------ Excerpted data

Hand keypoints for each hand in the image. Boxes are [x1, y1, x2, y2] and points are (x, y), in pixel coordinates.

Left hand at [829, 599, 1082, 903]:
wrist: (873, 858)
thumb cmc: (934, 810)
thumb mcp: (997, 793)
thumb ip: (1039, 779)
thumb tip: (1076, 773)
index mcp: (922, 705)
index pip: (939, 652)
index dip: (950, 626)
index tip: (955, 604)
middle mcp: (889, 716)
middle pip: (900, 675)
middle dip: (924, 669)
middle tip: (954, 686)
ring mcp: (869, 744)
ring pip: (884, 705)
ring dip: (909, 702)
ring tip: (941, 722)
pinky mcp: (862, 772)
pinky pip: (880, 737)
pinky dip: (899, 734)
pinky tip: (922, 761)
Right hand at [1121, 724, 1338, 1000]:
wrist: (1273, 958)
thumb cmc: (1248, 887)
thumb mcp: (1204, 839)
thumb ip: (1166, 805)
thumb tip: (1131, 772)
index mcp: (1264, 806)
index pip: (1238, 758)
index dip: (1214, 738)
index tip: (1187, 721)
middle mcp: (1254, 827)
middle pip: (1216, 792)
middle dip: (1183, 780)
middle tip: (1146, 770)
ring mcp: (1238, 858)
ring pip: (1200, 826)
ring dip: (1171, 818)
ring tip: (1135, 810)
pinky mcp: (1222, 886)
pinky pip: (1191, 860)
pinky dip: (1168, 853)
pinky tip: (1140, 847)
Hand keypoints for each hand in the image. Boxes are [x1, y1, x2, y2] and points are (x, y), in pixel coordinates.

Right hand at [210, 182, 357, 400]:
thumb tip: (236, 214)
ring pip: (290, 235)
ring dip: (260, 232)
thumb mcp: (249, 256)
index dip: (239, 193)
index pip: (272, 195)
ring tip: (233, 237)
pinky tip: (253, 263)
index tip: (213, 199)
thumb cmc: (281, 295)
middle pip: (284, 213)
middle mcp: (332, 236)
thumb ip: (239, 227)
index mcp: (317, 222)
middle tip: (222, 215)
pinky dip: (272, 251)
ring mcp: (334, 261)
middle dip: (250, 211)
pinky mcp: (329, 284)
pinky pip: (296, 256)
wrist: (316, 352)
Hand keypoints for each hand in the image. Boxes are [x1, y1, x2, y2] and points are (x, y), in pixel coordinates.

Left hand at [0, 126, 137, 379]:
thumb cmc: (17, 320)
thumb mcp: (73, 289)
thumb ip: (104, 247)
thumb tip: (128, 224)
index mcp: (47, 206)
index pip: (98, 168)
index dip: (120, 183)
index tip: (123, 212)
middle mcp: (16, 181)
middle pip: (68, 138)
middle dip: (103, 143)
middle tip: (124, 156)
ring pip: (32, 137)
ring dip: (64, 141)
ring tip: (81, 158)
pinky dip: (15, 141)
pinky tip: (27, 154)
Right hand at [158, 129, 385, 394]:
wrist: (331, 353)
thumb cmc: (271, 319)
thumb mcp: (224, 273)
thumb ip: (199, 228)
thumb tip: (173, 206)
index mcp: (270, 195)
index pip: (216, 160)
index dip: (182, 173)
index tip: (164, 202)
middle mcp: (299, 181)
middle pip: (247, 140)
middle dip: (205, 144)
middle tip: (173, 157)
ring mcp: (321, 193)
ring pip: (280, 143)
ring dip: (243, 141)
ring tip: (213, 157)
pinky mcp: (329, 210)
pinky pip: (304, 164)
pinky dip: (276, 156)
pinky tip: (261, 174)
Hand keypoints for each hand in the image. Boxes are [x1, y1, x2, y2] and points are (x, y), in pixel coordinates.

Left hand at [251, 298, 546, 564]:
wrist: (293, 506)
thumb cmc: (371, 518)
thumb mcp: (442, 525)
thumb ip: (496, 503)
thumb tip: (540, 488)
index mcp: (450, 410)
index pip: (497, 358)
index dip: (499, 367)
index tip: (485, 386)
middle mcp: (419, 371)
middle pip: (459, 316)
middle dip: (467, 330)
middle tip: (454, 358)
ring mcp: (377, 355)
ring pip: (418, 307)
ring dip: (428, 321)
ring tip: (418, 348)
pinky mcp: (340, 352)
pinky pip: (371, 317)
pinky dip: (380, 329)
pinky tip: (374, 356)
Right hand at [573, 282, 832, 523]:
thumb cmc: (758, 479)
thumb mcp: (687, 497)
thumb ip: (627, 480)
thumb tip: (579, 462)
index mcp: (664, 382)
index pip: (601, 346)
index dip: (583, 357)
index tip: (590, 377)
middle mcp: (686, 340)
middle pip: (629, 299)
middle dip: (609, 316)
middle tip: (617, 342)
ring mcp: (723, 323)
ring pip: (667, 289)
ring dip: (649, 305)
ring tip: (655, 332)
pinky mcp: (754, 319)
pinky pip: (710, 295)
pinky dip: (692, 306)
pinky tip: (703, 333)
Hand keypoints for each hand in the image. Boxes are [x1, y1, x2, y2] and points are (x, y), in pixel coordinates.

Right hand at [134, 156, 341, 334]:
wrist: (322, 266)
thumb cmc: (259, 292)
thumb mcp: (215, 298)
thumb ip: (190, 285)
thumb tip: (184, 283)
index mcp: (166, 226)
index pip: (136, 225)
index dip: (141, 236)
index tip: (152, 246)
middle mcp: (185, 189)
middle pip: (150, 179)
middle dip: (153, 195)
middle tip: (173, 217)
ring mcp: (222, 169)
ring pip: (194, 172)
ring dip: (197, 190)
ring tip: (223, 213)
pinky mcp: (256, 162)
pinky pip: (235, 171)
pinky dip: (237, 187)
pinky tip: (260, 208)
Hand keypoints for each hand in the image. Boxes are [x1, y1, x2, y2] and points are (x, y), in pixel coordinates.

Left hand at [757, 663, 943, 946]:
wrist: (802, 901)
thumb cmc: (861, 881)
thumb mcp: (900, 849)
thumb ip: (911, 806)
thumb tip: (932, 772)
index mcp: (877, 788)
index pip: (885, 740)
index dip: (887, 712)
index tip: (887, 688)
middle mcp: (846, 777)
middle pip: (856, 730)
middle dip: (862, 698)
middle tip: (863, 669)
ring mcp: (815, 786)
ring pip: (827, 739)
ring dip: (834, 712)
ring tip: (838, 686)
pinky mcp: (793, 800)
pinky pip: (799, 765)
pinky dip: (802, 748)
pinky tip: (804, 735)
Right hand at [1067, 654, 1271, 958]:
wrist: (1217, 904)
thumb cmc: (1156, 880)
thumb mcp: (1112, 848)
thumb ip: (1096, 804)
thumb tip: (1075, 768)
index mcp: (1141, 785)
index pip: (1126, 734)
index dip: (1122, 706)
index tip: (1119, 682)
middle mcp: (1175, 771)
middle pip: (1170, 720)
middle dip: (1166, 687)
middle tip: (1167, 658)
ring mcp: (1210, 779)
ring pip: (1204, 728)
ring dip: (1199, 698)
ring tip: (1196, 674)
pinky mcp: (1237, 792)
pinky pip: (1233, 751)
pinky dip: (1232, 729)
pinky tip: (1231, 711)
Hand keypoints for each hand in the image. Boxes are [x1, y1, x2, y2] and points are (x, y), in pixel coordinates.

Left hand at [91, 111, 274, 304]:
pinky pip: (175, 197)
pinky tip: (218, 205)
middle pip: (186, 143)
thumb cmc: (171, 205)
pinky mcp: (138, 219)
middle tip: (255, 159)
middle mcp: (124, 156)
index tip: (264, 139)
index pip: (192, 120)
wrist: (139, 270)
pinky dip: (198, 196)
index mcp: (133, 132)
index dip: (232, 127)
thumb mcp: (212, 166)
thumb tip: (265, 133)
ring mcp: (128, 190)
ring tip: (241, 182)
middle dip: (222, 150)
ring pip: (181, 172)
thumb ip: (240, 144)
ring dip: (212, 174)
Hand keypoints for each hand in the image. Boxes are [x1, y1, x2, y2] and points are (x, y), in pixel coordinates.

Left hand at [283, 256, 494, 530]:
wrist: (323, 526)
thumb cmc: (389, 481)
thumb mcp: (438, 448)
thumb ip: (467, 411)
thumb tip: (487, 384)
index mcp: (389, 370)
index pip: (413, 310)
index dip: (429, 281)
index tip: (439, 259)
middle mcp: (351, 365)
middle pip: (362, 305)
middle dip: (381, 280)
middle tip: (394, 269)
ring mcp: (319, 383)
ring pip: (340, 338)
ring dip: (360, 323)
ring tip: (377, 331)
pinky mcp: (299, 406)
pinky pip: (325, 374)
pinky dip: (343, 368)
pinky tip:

------------

### What you should do
For this exercise, please output exactly the lines above starting at the line with "middle pip: (186, 143)" and ending at the line with "thumb ip: (467, 411)", ends included.

### Written answer
middle pip: (186, 143)
thumb cmc: (171, 205)
pinky mcp: (138, 219)
middle tip: (255, 159)
middle mcp: (124, 156)
index tip: (264, 139)
index pip: (192, 120)
wrist: (139, 270)
pinky dip: (198, 196)
index mcp: (133, 132)
index dip: (232, 127)
thumb mcp: (212, 166)
thumb tip: (265, 133)
ring mcp: (128, 190)
ring tip: (241, 182)
middle dip: (222, 150)
ring pip: (181, 172)
thumb ip: (240, 144)
ring dip: (212, 174)
Hand keypoints for each hand in the image. Boxes are [x1, y1, x2, y2] and points are (x, y), in pixel coordinates.

Left hand at [283, 256, 494, 530]:
wrist: (323, 526)
thumb cmc: (389, 481)
thumb mcp: (438, 448)
thumb ip: (467, 411)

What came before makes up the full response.